■ **Job**: Turn every one of the rows below into a numbered list, leaving out any blank lines.

■ **Stored data entries**:
◇ ◇ ◇ ◇ ◇

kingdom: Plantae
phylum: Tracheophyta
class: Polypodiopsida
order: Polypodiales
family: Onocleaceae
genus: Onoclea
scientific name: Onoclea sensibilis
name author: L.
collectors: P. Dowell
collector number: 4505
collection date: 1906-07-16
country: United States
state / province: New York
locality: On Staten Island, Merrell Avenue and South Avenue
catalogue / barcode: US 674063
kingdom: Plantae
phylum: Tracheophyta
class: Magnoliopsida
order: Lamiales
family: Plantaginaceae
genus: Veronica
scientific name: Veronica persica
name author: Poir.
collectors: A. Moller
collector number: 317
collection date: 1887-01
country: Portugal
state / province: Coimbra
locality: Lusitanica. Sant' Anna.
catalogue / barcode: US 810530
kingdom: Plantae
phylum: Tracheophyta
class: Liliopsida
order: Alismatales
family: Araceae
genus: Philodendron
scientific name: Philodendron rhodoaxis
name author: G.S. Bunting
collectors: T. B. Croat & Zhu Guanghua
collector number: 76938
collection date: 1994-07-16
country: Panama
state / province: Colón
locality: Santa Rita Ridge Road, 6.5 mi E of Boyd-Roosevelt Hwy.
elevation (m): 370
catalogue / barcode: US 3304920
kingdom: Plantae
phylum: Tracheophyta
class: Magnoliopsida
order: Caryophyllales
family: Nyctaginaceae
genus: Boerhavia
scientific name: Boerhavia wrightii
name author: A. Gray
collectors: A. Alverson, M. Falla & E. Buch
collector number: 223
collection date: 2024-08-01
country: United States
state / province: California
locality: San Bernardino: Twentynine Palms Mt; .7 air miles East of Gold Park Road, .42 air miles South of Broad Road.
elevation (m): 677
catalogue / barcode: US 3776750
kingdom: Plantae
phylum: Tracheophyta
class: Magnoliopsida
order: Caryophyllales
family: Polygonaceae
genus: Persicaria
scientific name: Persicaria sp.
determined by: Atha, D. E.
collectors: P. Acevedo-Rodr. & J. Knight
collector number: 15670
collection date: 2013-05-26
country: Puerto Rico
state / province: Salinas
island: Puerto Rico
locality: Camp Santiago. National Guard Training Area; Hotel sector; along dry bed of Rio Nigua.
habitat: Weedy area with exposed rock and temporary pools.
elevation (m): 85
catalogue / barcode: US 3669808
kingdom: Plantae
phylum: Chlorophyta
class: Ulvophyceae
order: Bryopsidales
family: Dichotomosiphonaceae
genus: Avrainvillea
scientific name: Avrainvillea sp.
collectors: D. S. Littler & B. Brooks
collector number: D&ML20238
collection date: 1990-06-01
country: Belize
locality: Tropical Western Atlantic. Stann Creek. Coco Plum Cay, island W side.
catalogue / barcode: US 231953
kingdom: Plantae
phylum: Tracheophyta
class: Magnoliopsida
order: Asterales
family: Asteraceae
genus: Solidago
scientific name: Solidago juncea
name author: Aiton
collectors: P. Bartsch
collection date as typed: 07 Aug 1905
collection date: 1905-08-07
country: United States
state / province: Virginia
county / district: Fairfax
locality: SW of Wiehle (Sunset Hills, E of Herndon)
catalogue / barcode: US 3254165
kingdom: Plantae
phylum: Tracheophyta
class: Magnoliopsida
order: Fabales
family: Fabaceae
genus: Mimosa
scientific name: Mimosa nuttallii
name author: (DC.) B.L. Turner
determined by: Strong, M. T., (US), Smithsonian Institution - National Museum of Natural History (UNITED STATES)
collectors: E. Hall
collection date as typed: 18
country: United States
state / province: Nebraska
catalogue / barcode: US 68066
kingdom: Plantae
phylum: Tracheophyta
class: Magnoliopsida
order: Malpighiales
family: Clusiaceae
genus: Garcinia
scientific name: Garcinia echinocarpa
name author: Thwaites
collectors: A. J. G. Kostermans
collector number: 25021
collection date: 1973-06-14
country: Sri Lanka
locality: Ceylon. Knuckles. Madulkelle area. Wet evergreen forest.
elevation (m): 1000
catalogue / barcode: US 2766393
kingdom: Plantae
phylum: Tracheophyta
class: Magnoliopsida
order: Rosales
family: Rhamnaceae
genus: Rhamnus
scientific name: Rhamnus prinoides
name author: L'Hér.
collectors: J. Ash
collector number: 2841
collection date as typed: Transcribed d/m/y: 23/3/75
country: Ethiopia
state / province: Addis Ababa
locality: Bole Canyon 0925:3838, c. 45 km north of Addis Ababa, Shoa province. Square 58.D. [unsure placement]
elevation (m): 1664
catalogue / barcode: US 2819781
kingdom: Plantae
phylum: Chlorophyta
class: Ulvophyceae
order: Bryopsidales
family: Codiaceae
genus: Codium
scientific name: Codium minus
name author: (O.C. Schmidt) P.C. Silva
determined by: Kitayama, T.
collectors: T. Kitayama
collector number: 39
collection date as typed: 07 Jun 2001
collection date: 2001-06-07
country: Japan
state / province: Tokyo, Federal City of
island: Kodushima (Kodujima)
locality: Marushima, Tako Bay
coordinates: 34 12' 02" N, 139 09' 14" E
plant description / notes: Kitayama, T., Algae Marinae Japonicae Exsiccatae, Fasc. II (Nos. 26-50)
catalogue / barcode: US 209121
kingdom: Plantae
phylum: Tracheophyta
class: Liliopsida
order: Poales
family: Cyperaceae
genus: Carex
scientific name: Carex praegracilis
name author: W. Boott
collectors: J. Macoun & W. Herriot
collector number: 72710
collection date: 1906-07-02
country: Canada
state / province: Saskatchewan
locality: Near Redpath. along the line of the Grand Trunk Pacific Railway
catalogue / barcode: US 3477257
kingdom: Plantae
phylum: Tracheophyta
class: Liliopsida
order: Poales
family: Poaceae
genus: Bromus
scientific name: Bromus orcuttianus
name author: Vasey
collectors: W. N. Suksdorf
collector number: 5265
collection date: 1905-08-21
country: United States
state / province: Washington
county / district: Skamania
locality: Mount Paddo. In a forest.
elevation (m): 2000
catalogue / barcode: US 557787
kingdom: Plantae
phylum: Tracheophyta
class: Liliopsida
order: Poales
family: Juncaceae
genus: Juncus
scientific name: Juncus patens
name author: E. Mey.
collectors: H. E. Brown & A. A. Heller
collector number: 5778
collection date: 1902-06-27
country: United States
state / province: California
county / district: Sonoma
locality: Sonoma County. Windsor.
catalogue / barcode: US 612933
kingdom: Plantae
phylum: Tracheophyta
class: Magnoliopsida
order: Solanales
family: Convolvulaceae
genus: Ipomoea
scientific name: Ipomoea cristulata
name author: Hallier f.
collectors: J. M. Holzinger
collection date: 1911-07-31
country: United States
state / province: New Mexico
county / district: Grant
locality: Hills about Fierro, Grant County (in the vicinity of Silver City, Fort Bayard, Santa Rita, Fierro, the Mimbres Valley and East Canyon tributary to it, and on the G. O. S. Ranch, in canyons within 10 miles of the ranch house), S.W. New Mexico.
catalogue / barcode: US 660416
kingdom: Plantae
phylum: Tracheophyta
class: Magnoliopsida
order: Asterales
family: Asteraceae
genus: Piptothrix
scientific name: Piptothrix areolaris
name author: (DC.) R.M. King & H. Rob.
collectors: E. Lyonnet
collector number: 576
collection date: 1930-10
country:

◇ ◇ ◇ ◇ ◇

■ **Solution to this problem**:
1. kingdom: Plantae
2. phylum: Tracheophyta
3. class: Polypodiopsida
4. order: Polypodiales
5. family: Onocleaceae
6. genus: Onoclea
7. scientific name: Onoclea sensibilis
8. name author: L.
9. collectors: P. Dowell
10. collector number: 4505
11. collection date: 1906-07-16
12. country: United States
13. state / province: New York
14. locality: On Staten Island, Merrell Avenue and South Avenue
15. catalogue / barcode: US 674063
16. kingdom: Plantae
17. phylum: Tracheophyta
18. class: Magnoliopsida
19. order: Lamiales
20. family: Plantaginaceae
21. genus: Veronica
22. scientific name: Veronica persica
23. name author: Poir.
24. collectors: A. Moller
25. collector number: 317
26. collection date: 1887-01
27. country: Portugal
28. state / province: Coimbra
29. locality: Lusitanica. Sant' Anna.
30. catalogue / barcode: US 810530
31. kingdom: Plantae
32. phylum: Tracheophyta
33. class: Liliopsida
34. order: Alismatales
35. family: Araceae
36. genus: Philodendron
37. scientific name: Philodendron rhodoaxis
38. name author: G.S. Bunting
39. collectors: T. B. Croat & Zhu Guanghua
40. collector number: 76938
41. collection date: 1994-07-16
42. country: Panama
43. state / province: Colón
44. locality: Santa Rita Ridge Road, 6.5 mi E of Boyd-Roosevelt Hwy.
45. elevation (m): 370
46. catalogue / barcode: US 3304920
47. kingdom: Plantae
48. phylum: Tracheophyta
49. class: Magnoliopsida
50. order: Caryophyllales
51. family: Nyctaginaceae
52. genus: Boerhavia
53. scientific name: Boerhavia wrightii
54. name author: A. Gray
55. collectors: A. Alverson, M. Falla & E. Buch
56. collector number: 223
57. collection date: 2024-08-01
58. country: United States
59. state / province: California
60. locality: San Bernardino: Twentynine Palms Mt; .7 air miles East of Gold Park Road, .42 air miles South of Broad Road.
61. elevation (m): 677
62. catalogue / barcode: US 3776750
63. kingdom: Plantae
64. phylum: Tracheophyta
65. class: Magnoliopsida
66. order: Caryophyllales
67. family: Polygonaceae
68. genus: Persicaria
69. scientific name: Persicaria sp.
70. determined by: Atha, D. E.
71. collectors: P. Acevedo-Rodr. & J. Knight
72. collector number: 15670
73. collection date: 2013-05-26
74. country: Puerto Rico
75. state / province: Salinas
76. island: Puerto Rico
77. locality: Camp Santiago. National Guard Training Area; Hotel sector; along dry bed of Rio Nigua.
78. habitat: Weedy area with exposed rock and temporary pools.
79. elevation (m): 85
80. catalogue / barcode: US 3669808
81. kingdom: Plantae
82. phylum: Chlorophyta
83. class: Ulvophyceae
84. order: Bryopsidales
85. family: Dichotomosiphonaceae
86. genus: Avrainvillea
87. scientific name: Avrainvillea sp.
88. collectors: D. S. Littler & B. Brooks
89. collector number: D&ML20238
90. collection date: 1990-06-01
91. country: Belize
92. locality: Tropical Western Atlantic. Stann Creek. Coco Plum Cay, island W side.
93. catalogue / barcode: US 231953
94. kingdom: Plantae
95. phylum: Tracheophyta
96. class: Magnoliopsida
97. order: Asterales
98. family: Asteraceae
99. genus: Solidago
100. scientific name: Solidago juncea
101. name author: Aiton
102. collectors: P. Bartsch
103. collection date as typed: 07 Aug 1905
104. collection date: 1905-08-07
105. country: United States
106. state / province: Virginia
107. county / district: Fairfax
108. locality: SW of Wiehle (Sunset Hills, E of Herndon)
109. catalogue / barcode: US 3254165
110. kingdom: Plantae
111. phylum: Tracheophyta
112. class: Magnoliopsida
113. order: Fabales
114. family: Fabaceae
115. genus: Mimosa
116. scientific name: Mimosa nuttallii
117. name author: (DC.) B.L. Turner
118. determined by: Strong, M. T., (US), Smithsonian Institution - National Museum of Natural History (UNITED STATES)
119. collectors: E. Hall
120. collection date as typed: 18
121. country: United States
122. state / province: Nebraska
123. catalogue / barcode: US 68066
124. kingdom: Plantae
125. phylum: Tracheophyta
126. class: Magnoliopsida
127. order: Malpighiales
128. family: Clusiaceae
129. genus: Garcinia
130. scientific name: Garcinia echinocarpa
131. name author: Thwaites
132. collectors: A. J. G. Kostermans
133. collector number: 25021
134. collection date: 1973-06-14
135. country: Sri Lanka
136. locality: Ceylon. Knuckles. Madulkelle area. Wet evergreen forest.
137. elevation (m): 1000
138. catalogue / barcode: US 2766393
139. kingdom: Plantae
140. phylum: Tracheophyta
141. class: Magnoliopsida
142. order: Rosales
143. family: Rhamnaceae
144. genus: Rhamnus
145. scientific name: Rhamnus prinoides
146. name author: L'Hér.
147. collectors: J. Ash
148. collector number: 2841
149. collection date as typed: Transcribed d/m/y: 23/3/75
150. country: Ethiopia
151. state / province: Addis Ababa
152. locality: Bole Canyon 0925:3838, c. 45 km north of Addis Ababa, Shoa province. Square 58.D. [unsure placement]
153. elevation (m): 1664
154. catalogue / barcode: US 2819781
155. kingdom: Plantae
156. phylum: Chlorophyta
157. class: Ulvophyceae
158. order: Bryopsidales
159. family: Codiaceae
160. genus: Codium
161. scientific name: Codium minus
162. name author: (O.C. Schmidt) P.C. Silva
163. determined by: Kitayama, T.
164. collectors: T. Kitayama
165. collector number: 39
166. collection date as typed: 07 Jun 2001
167. collection date: 2001-06-07
168. country: Japan
169. state / province: Tokyo, Federal City of
170. island: Kodushima (Kodujima)
171. locality: Marushima, Tako Bay
172. coordinates: 34 12' 02" N, 139 09' 14" E
173. plant description / notes: Kitayama, T., Algae Marinae Japonicae Exsiccatae, Fasc. II (Nos. 26-50)
174. catalogue / barcode: US 209121
175. kingdom: Plantae
176. phylum: Tracheophyta
177. class: Liliopsida
178. order: Poales
179. family: Cyperaceae
180. genus: Carex
181. scientific name: Carex praegracilis
182. name author: W. Boott
183. collectors: J. Macoun & W. Herriot
184. collector number: 72710
185. collection date: 1906-07-02
186. country: Canada
187. state / province: Saskatchewan
188. locality: Near Redpath. along the line of the Grand Trunk Pacific Railway
189. catalogue / barcode: US 3477257
190. kingdom: Plantae
191. phylum: Tracheophyta
192. class: Liliopsida
193. order: Poales
194. family: Poaceae
195. genus: Bromus
196. scientific name: Bromus orcuttianus
197. name author: Vasey
198. collectors: W. N. Suksdorf
199. collector number: 5265
200. collection date: 1905-08-21
201. country: United States
202. state / province: Washington
203. county / district: Skamania
204. locality: Mount Paddo. In a forest.
205. elevation (m): 2000
206. catalogue / barcode: US 557787
207. kingdom: Plantae
208. phylum: Tracheophyta
209. class: Liliopsida
210. order: Poales
211. family: Juncaceae
212. genus: Juncus
213. scientific name: Juncus patens
214. name author: E. Mey.
215. collectors: H. E. Brown & A. A. Heller
216. collector number: 5778
217. collection date: 1902-06-27
218. country: United States
219. state / province: California
220. county / district: Sonoma
221. locality: Sonoma County. Windsor.
222. catalogue / barcode: US 612933
223. kingdom: Plantae
224. phylum: Tracheophyta
225. class: Magnoliopsida
226. order: Solanales
227. family: Convolvulaceae
228. genus: Ipomoea
229. scientific name: Ipomoea cristulata
230. name author: Hallier f.
231. collectors: J. M. Holzinger
232. collection date: 1911-07-31
233. country: United States
234. state / province: New Mexico
235. county / district: Grant
236. locality: Hills about Fierro, Grant County (in the vicinity of Silver City, Fort Bayard, Santa Rita, Fierro, the Mimbres Valley and East Canyon tributary to it, and on the G. O. S. Ranch, in canyons within 10 miles of the ranch house), S.W. New Mexico.
237. catalogue / barcode: US 660416
238. kingdom: Plantae
239. phylum: Tracheophyta
240. class: Magnoliopsida
241. order: Asterales
242. family: Asteraceae
243. genus: Piptothrix
244. scientific name: Piptothrix areolaris
245. name author: (DC.) R.M. King & H. Rob.
246. collectors: E. Lyonnet
247. collector number: 576
248. collection date: 1930-10
249. country:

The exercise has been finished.